Cannon fodder. A bit like the dog, really. Possibly not even as bright.
Enough of the World War Three that never came, thankfully, at least not to the green and pleasant isle. (Vietnam, Afghanistan, Angola, Guatamala, other nations that hosted proxy wars, not so lucky.)
Back to Haggis, poor clot.
Haggis, the canine moron, had to stay outside while Aimee and I had a confab. Luckily, I am married to the female version of the Boy Scout, whose motto is "be prepared." A little rummaging by Aimee in boxes of obscure but clearly wifely-essential cleaning agents turned up a full container of commercial skunk juice deactivator. Haggis was confined to the garage while I gave him a bath with this stuff, and left there overnight with a dog bed. And as I came in from this job, my clothes went straight into the laundry machine, and I went into the shower.
I have to say that this particular proprietary brand of deactivator, Natural Chemistry's "Skunks Etc," worked just fine. Recommended. Buy some now, at least if you're on this side of the pond.
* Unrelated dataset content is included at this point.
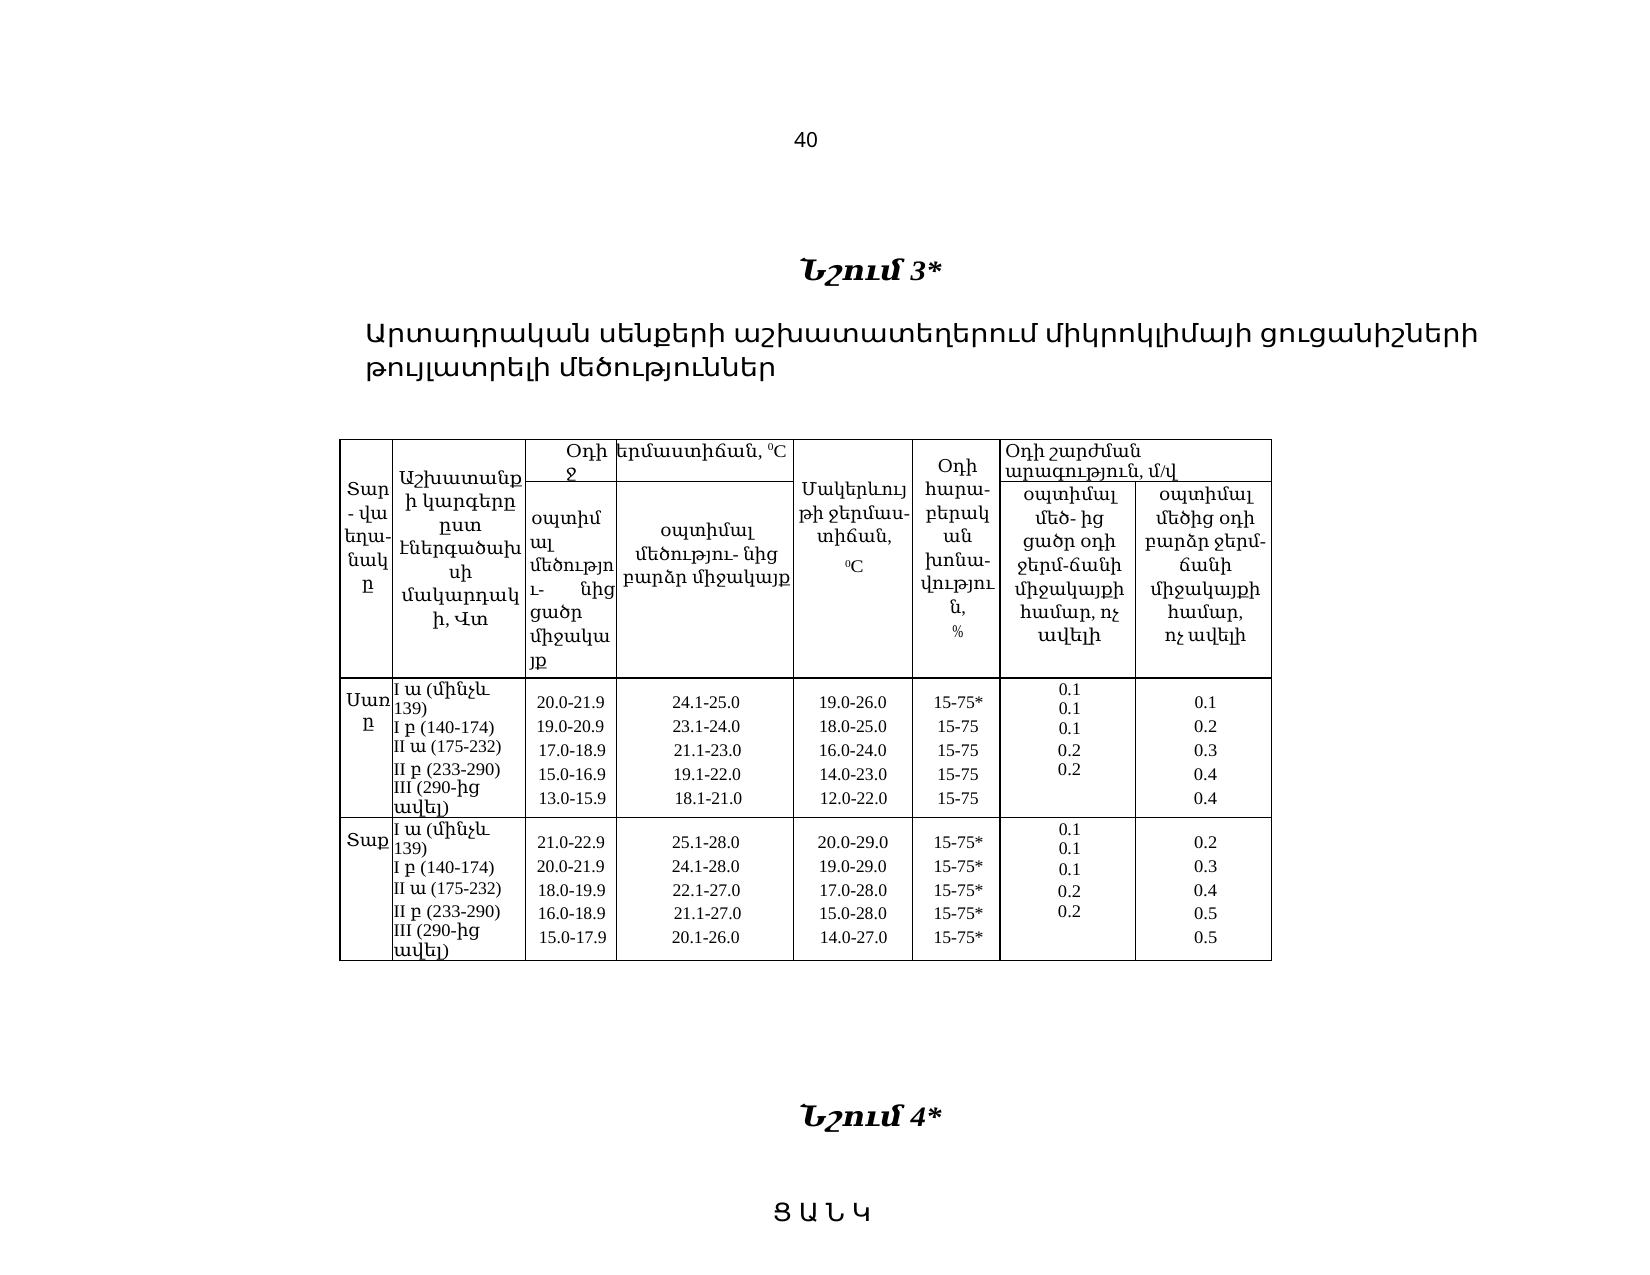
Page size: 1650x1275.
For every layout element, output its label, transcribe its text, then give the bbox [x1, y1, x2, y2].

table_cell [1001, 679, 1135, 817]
text Ց Ա Ն Կ [115, 1194, 1528, 1228]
This morning Haggis was sprung from his garage/isolation ward looking very chagrined to have spent a night cold and wet in the garage instead of in the nice warm house where all good dogs belong. Right now he's confined to the porch, which is warmer, and he's drying off. He's a healthy young dog and shouldn't catch cold with this treatment.
And we were lucky enough to have a rare October thunderstorm last night, with three or four inches of rain, so the outdoor skunk smell is well-diluted.
I have to say, we dodged a serious skunk-bullet here, folks. That's thanks to Aimee's careful shopping habits and some very bad weather. We won't have to smell too much skunk for too long. No thanks to Haggis, the sausage head.
But skunk is skunk, and there will be a certain, shall we say, je ne sais quoi about the Womerlippis and their farm for a short while here.
Especially Haggis, the dunce.
While Aimee, girl scout supremo, has already put on her wifely list that she must get another bottle of deactivator.
Aren't I a lucky man, to have such a prescient wifie?